Provided passage ▸
★ ★ ★

- Film poster
- Directed by: Kazuo Ikehiro
- Written by: Yoshikata Yoda
- Starring: Hiroki Matsukata; Masakazu Tamura; Ichirō Nakatani; Yôko Namikawa; Kikko Matsuoka;
- Music by: Takeo Watanabe
- Distributed by: Daiei Film
- Release date: 20 December 1969 (Japan);
- Running time: 88 minutes
- Country: Japan
- Language: Japanese

= Nemuri Kyōshirō Manji Giri =

Nemuri Kyōshirō Manji Giri (眠狂四郎 卍斬り), also known as Sleepy Eyes of Death 14: Fylfot Swordplay, is a 1969 Japanese film directed by Kazuo Ikehiro. It is based on Renzaburō Shibata's novel series Nemuri Kyoshiro. The lead star is Hiroki Matsukata. He played the role of Nemuri Kyoshiro as a replacement for Ichikawa Raizō. In this film, Masakazu Tamura played a villain (he later played Nemuri Kyōshirō in the television series and the following five TV specials).

★ ★ ★

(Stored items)
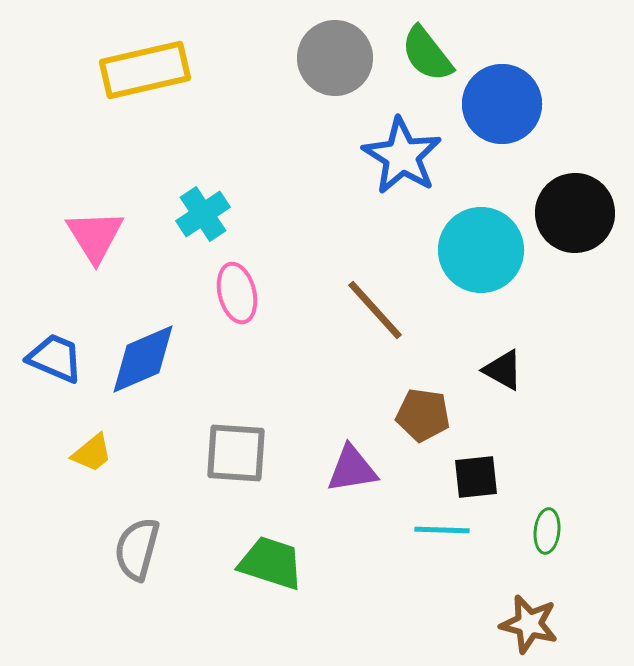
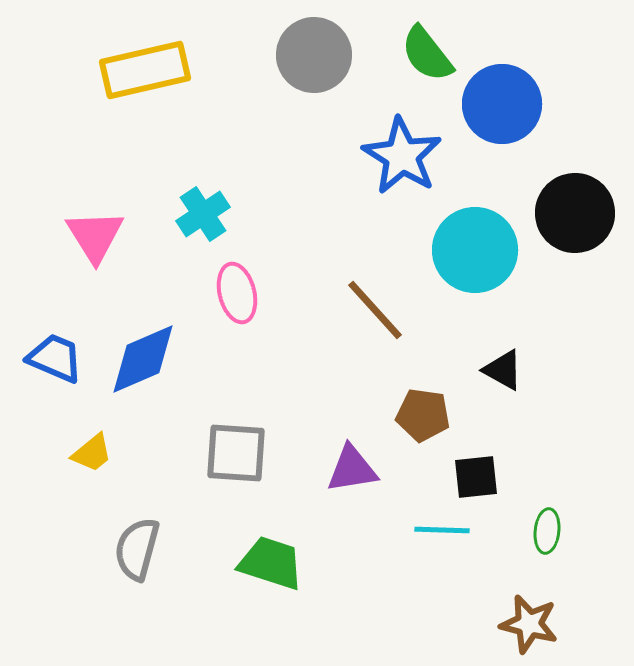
gray circle: moved 21 px left, 3 px up
cyan circle: moved 6 px left
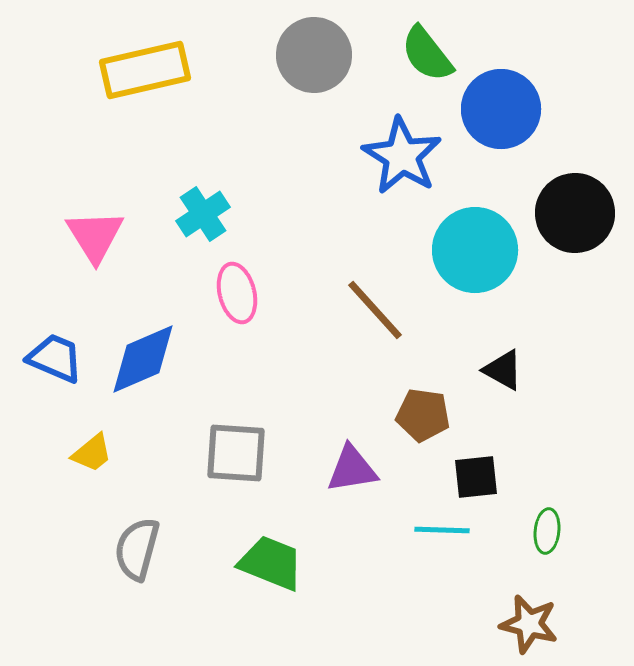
blue circle: moved 1 px left, 5 px down
green trapezoid: rotated 4 degrees clockwise
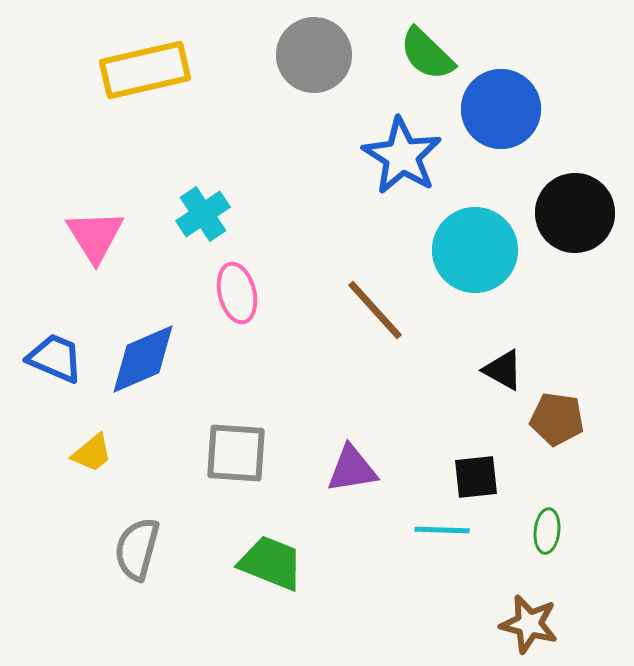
green semicircle: rotated 8 degrees counterclockwise
brown pentagon: moved 134 px right, 4 px down
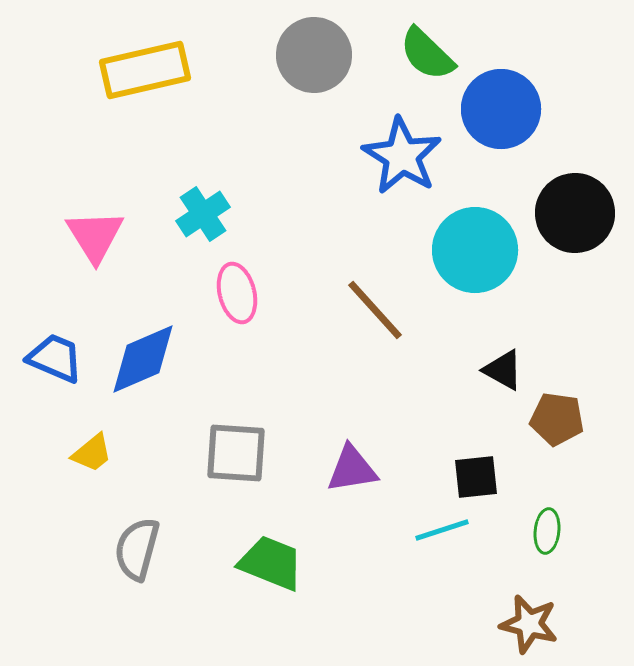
cyan line: rotated 20 degrees counterclockwise
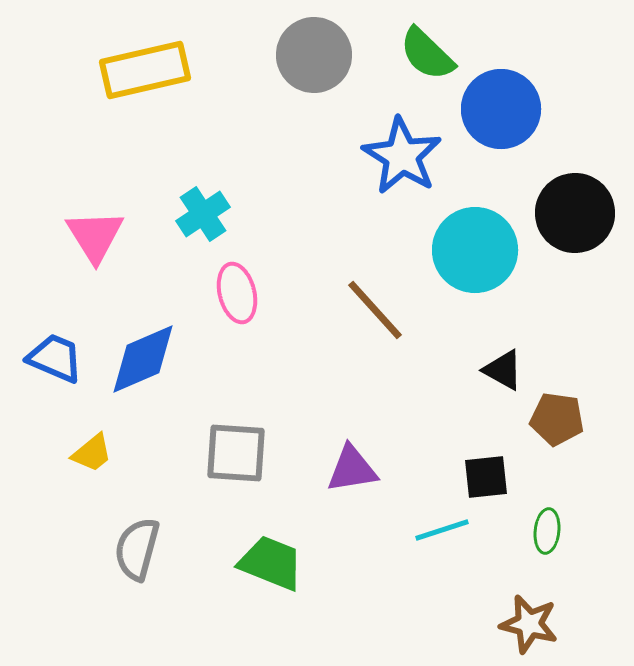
black square: moved 10 px right
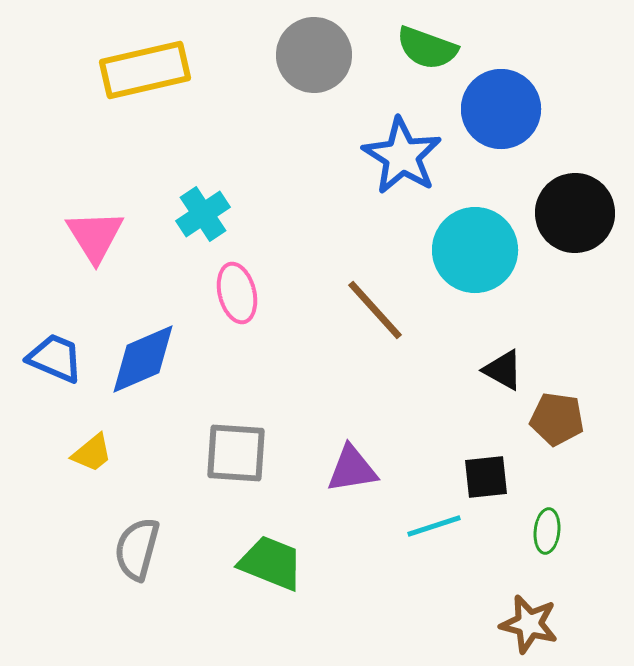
green semicircle: moved 6 px up; rotated 24 degrees counterclockwise
cyan line: moved 8 px left, 4 px up
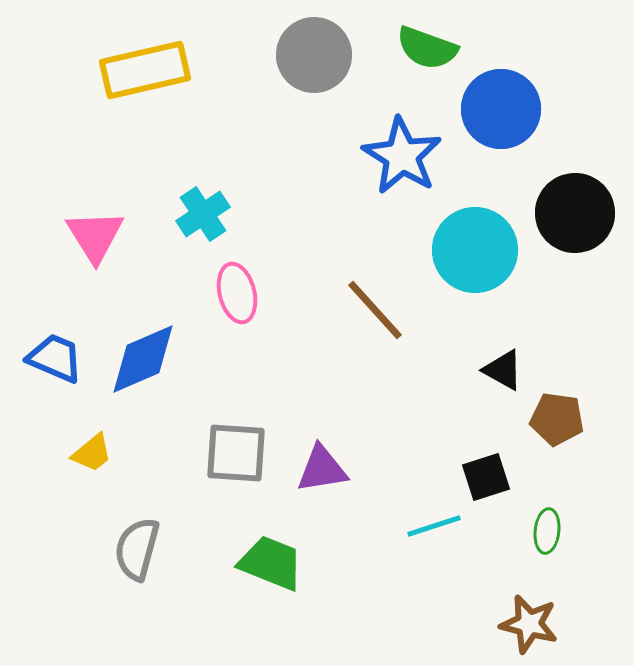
purple triangle: moved 30 px left
black square: rotated 12 degrees counterclockwise
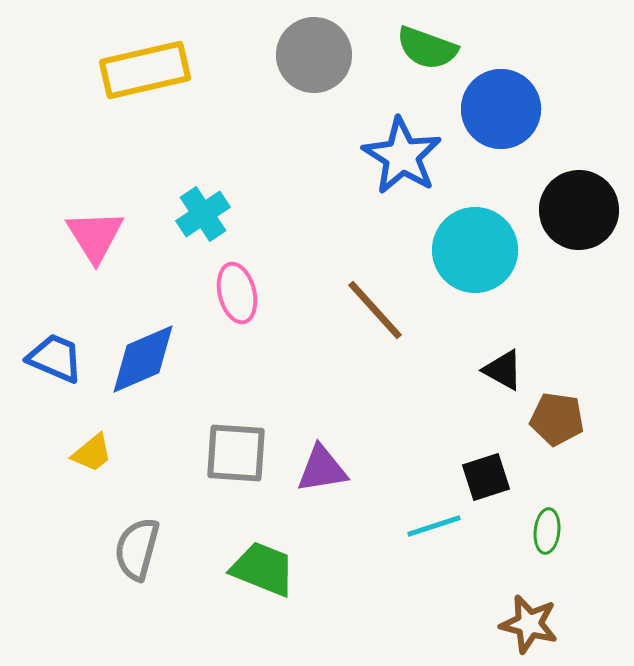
black circle: moved 4 px right, 3 px up
green trapezoid: moved 8 px left, 6 px down
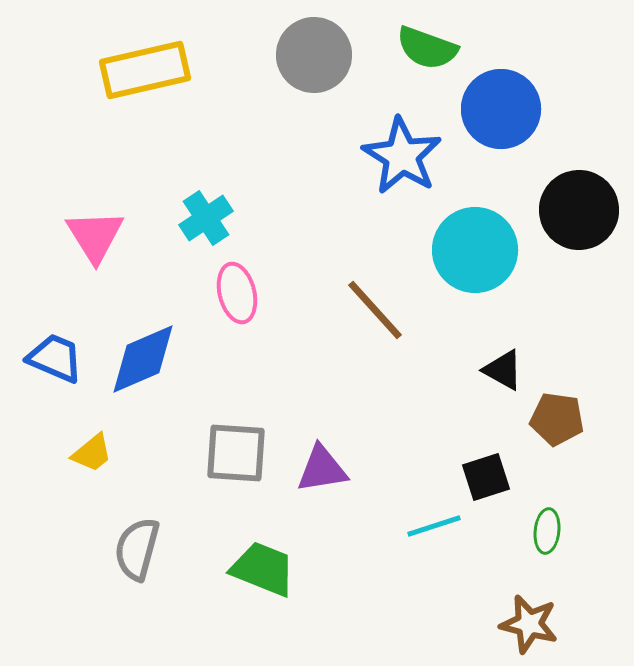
cyan cross: moved 3 px right, 4 px down
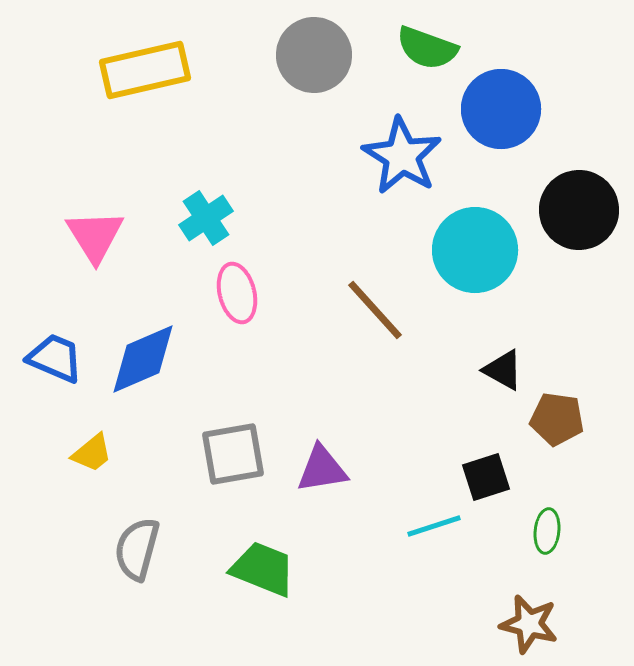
gray square: moved 3 px left, 1 px down; rotated 14 degrees counterclockwise
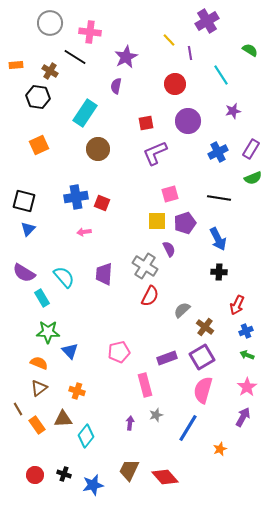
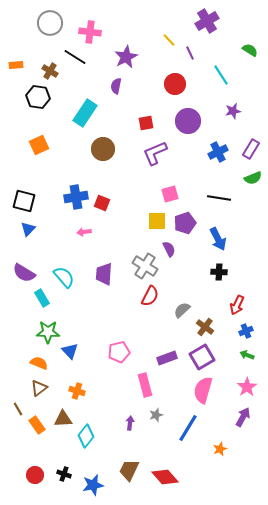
purple line at (190, 53): rotated 16 degrees counterclockwise
brown circle at (98, 149): moved 5 px right
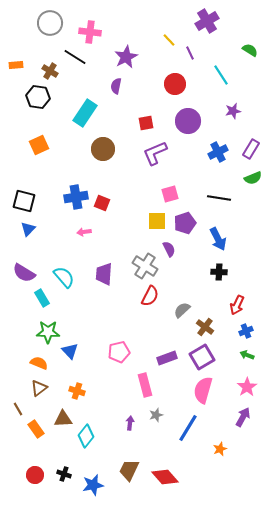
orange rectangle at (37, 425): moved 1 px left, 4 px down
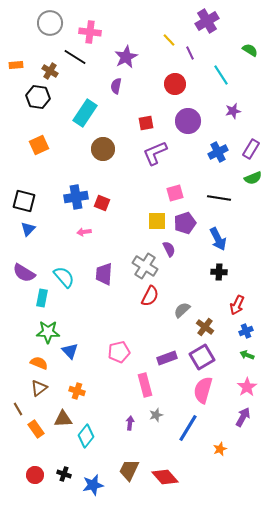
pink square at (170, 194): moved 5 px right, 1 px up
cyan rectangle at (42, 298): rotated 42 degrees clockwise
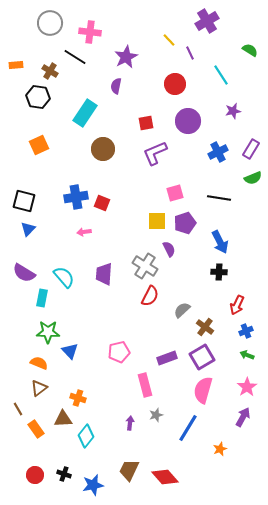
blue arrow at (218, 239): moved 2 px right, 3 px down
orange cross at (77, 391): moved 1 px right, 7 px down
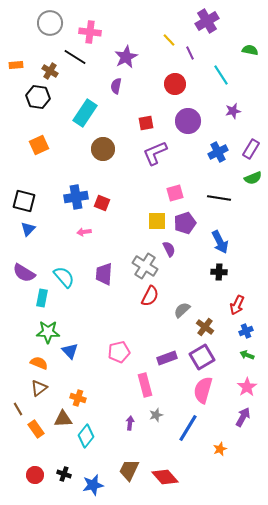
green semicircle at (250, 50): rotated 21 degrees counterclockwise
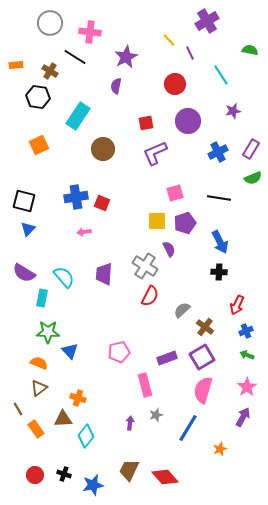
cyan rectangle at (85, 113): moved 7 px left, 3 px down
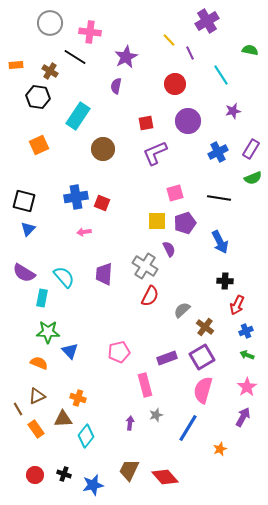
black cross at (219, 272): moved 6 px right, 9 px down
brown triangle at (39, 388): moved 2 px left, 8 px down; rotated 12 degrees clockwise
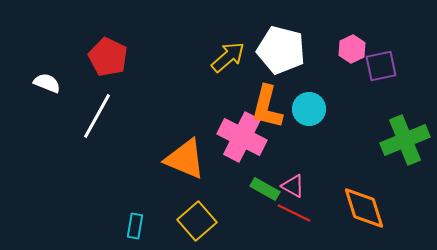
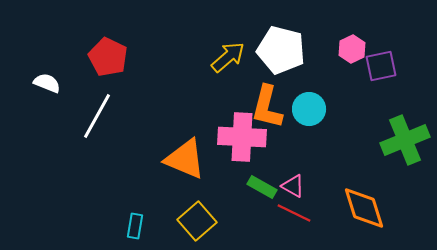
pink cross: rotated 24 degrees counterclockwise
green rectangle: moved 3 px left, 2 px up
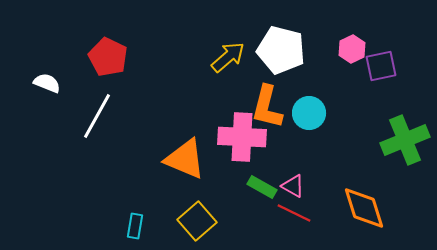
cyan circle: moved 4 px down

★ ★ ★

Set of tasks ▸
(1) Return the lines of the records starting with the line containing "cyan line: rotated" and going on through the line containing "gray square: moved", with both of those lines included. Omit the pictures from your answer.
(2) Extend the article on the 1969 Japanese film Nemuri Kyōshirō Manji Giri, beginning immediately after its final sentence.

Task-by-task outputs ▸
(1)
cyan line: rotated 20 degrees counterclockwise
black square: moved 10 px right
green semicircle: moved 6 px up; rotated 24 degrees counterclockwise
cyan line: moved 8 px left, 4 px up
purple triangle: moved 30 px left
black square: rotated 12 degrees counterclockwise
black circle: moved 4 px right, 3 px up
green trapezoid: moved 8 px left, 6 px down
cyan cross: moved 3 px right, 4 px down
gray square: moved 3 px left, 1 px down; rotated 14 degrees counterclockwise

(2)
==Plot==
- Source:
Kishiwada clan Senior Vassal Naito Mondo asks Kyōshirō to rape a woman loved by the lord of the Kishiwada clan so that her reputation will be destroyed, as this woman is suspected of being a spy for the Satsuma clan. Kyōshirō agrees and fulfills the request, but also arranges for two Hina Imperial dolls presented to the Kushiwada clan by the Shogunate to be stolen. Later, Kyōshirō is attacked by assassins of the Satsuma clan, but refuses to kill one of them who is a half-breed samurai like Kyōshirō himself. When the Imperial dolls are damaged, Kyōshirō begins a journey to somehow have them repaired and becomes involved in the conflict between the Satsuma and Kishiwada clans as Satsuma assassins continually attempt to kill him.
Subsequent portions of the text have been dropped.